Harburg
Schriftzüge

Mit bunter Kreide für den Klimaschutz

Passantin Polina Krileva mit Sohn Elias gefällt die Aktion der Klima-Schützer in Harburgs City.

Passantin Polina Krileva mit Sohn Elias gefällt die Aktion der Klima-Schützer in Harburgs City.

Foto: Jörg Riefenstahl

Parolen in der Harburger Innenstadt sorgen für Aufsehen. Ist das erlaubt? Wer steckt dahinter?
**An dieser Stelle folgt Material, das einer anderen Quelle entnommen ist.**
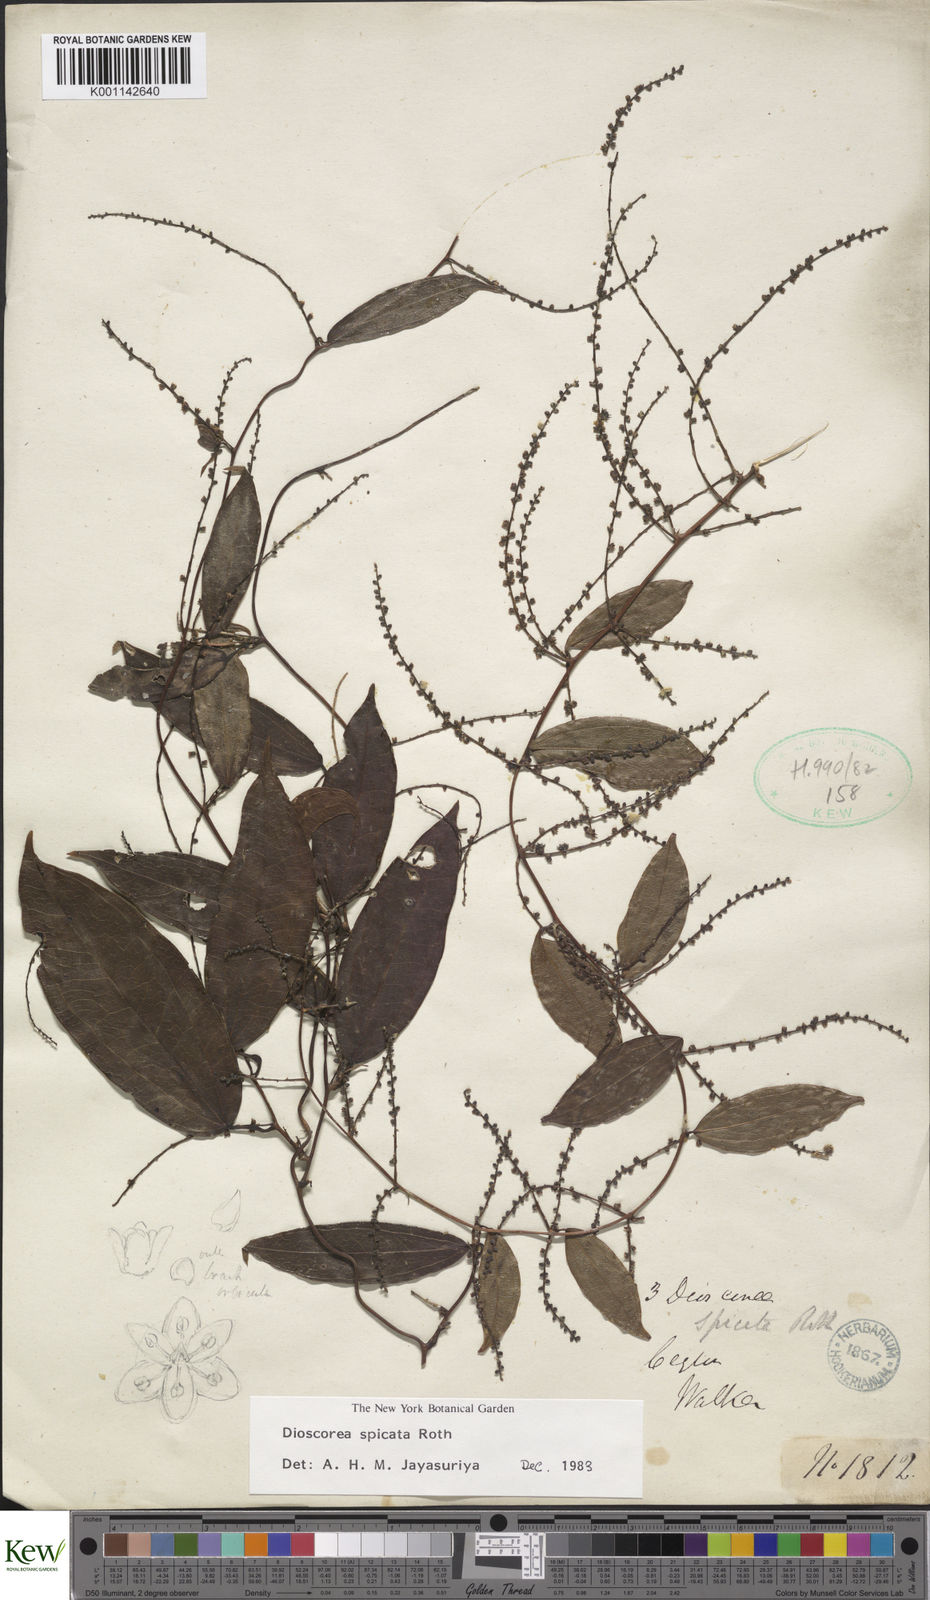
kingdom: Plantae
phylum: Tracheophyta
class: Liliopsida
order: Dioscoreales
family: Dioscoreaceae
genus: Dioscorea
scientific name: Dioscorea spicata
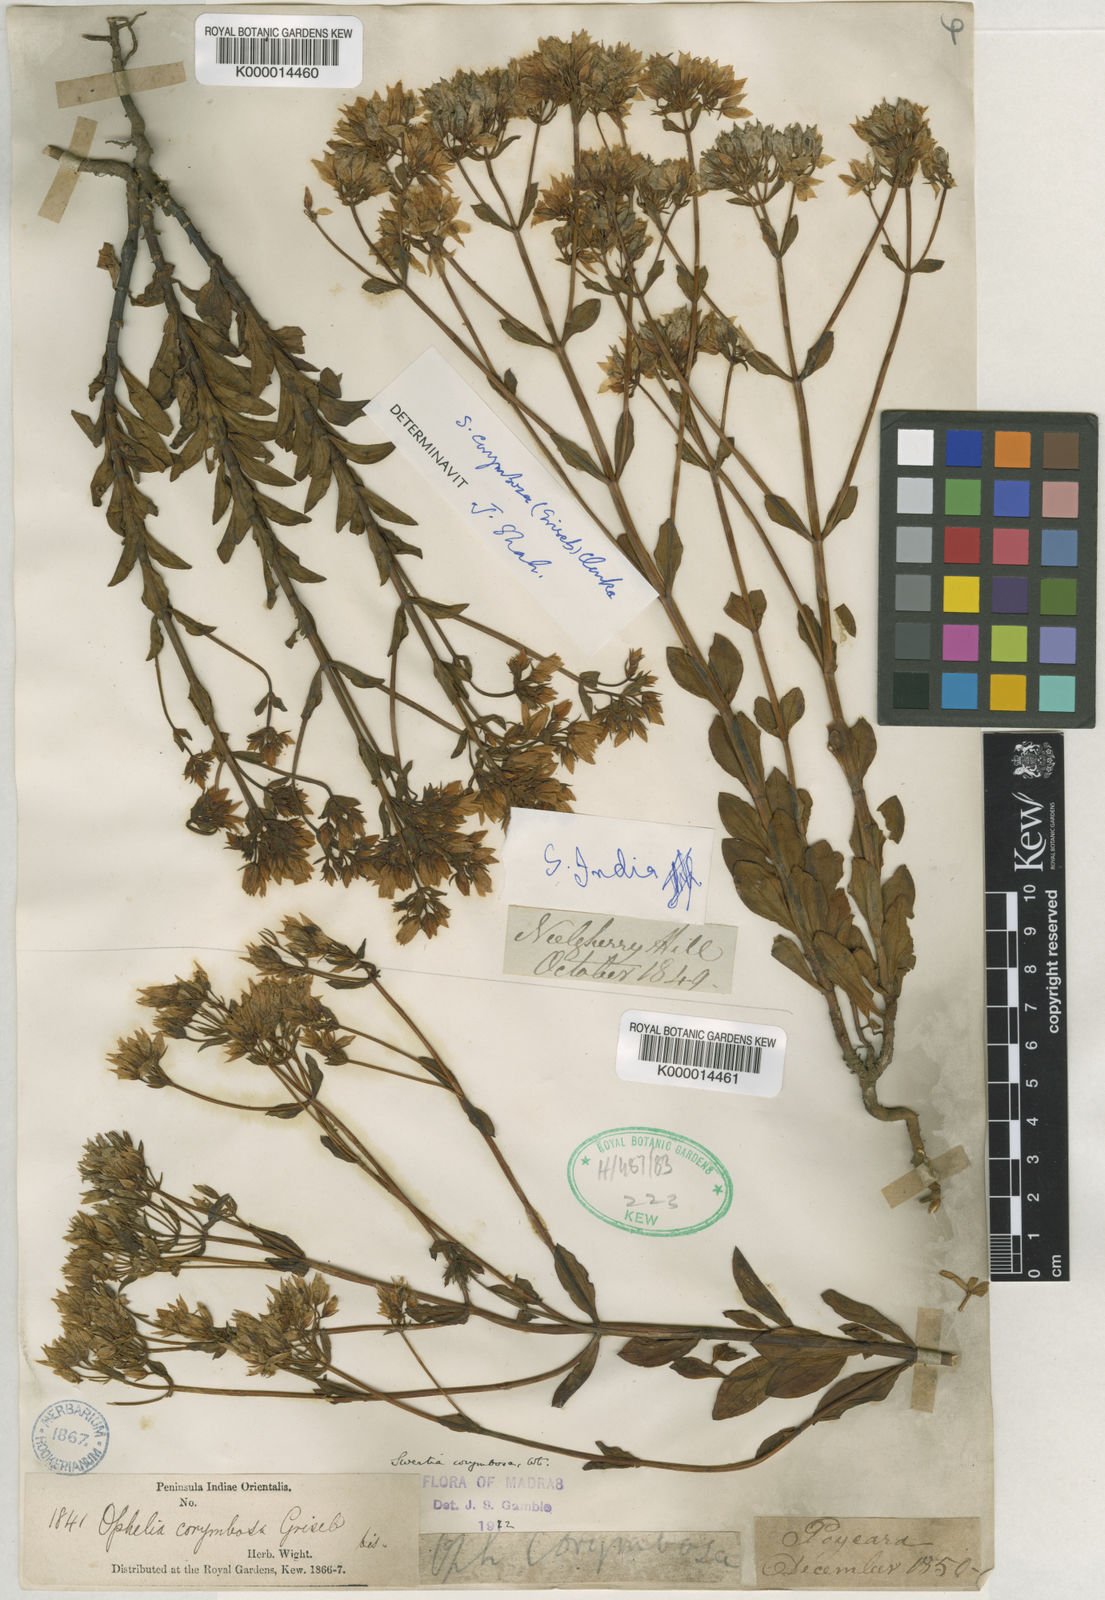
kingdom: Plantae
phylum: Tracheophyta
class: Magnoliopsida
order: Gentianales
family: Gentianaceae
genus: Swertia
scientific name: Swertia
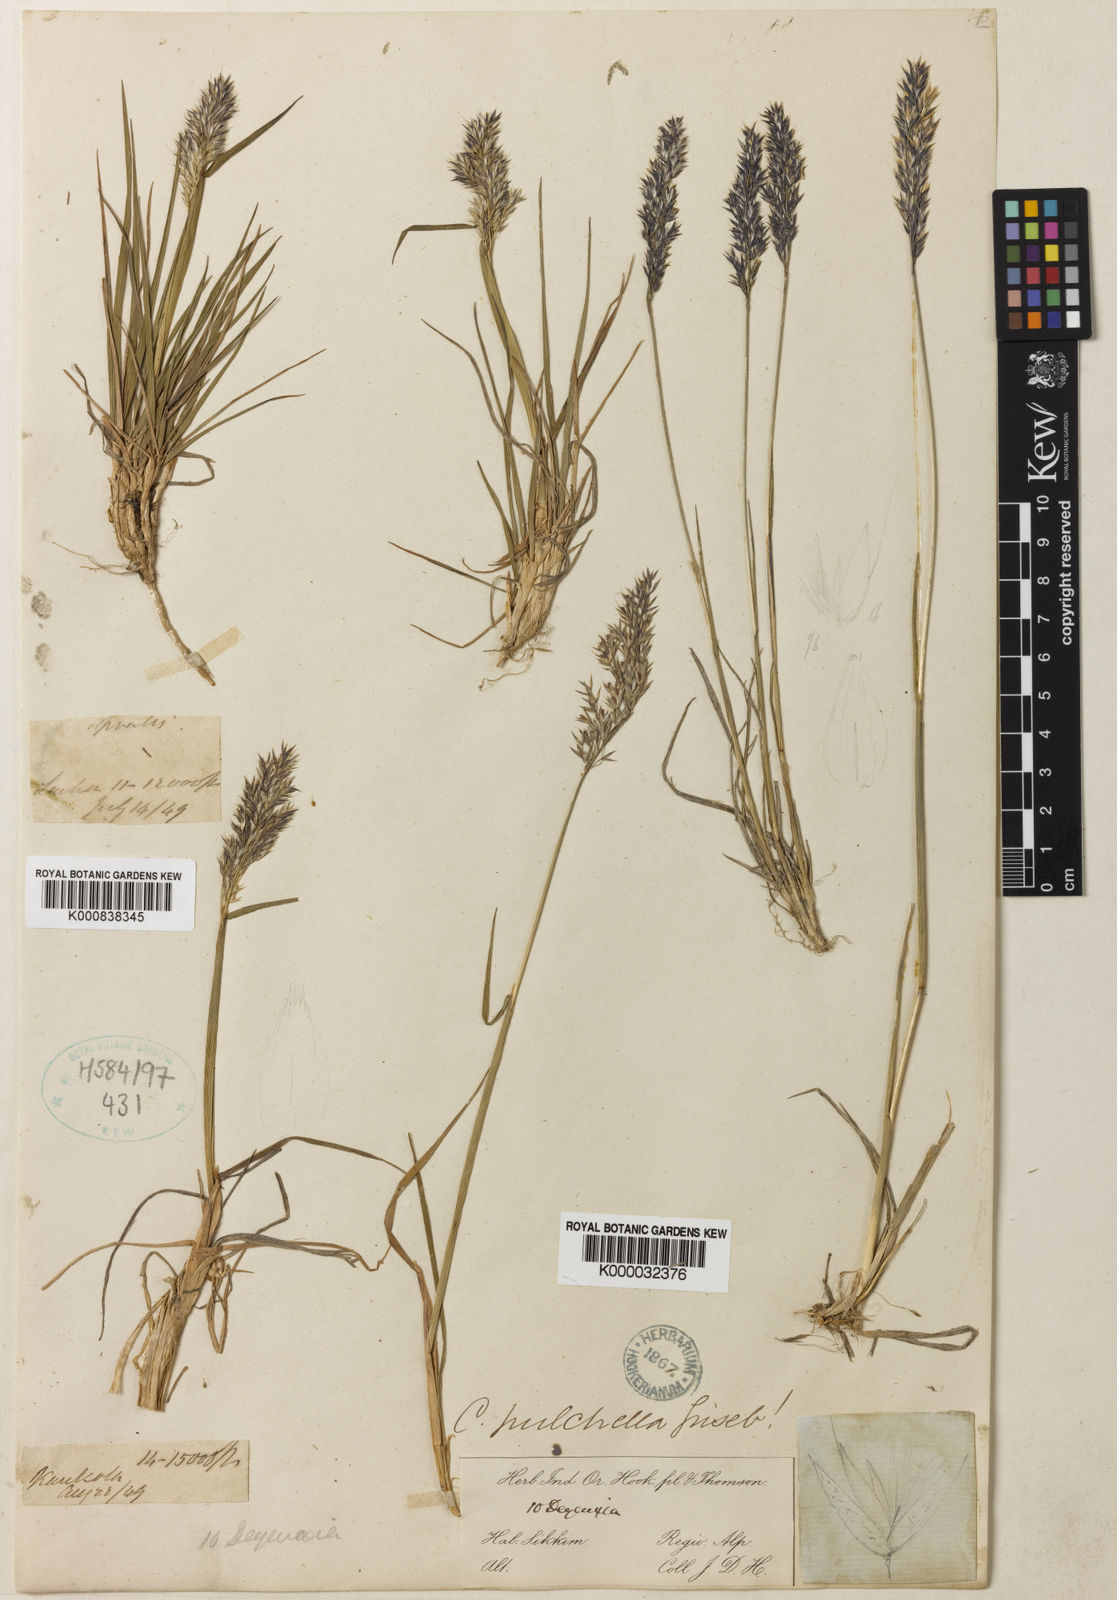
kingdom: Plantae
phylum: Tracheophyta
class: Liliopsida
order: Poales
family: Poaceae
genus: Calamagrostis
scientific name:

Harburg.. Protest von Klimaschützern hat am Dienstag die Aufmerksamkeit vieler Passanten in der Harburger Innenstadt auf sich gezogen: Großformatige Parolen auf dem Pflaster durchzogen die City – von der „Lü“ über Wils-torfer Straße, Moorstraße bis hin zum Seeveplatz.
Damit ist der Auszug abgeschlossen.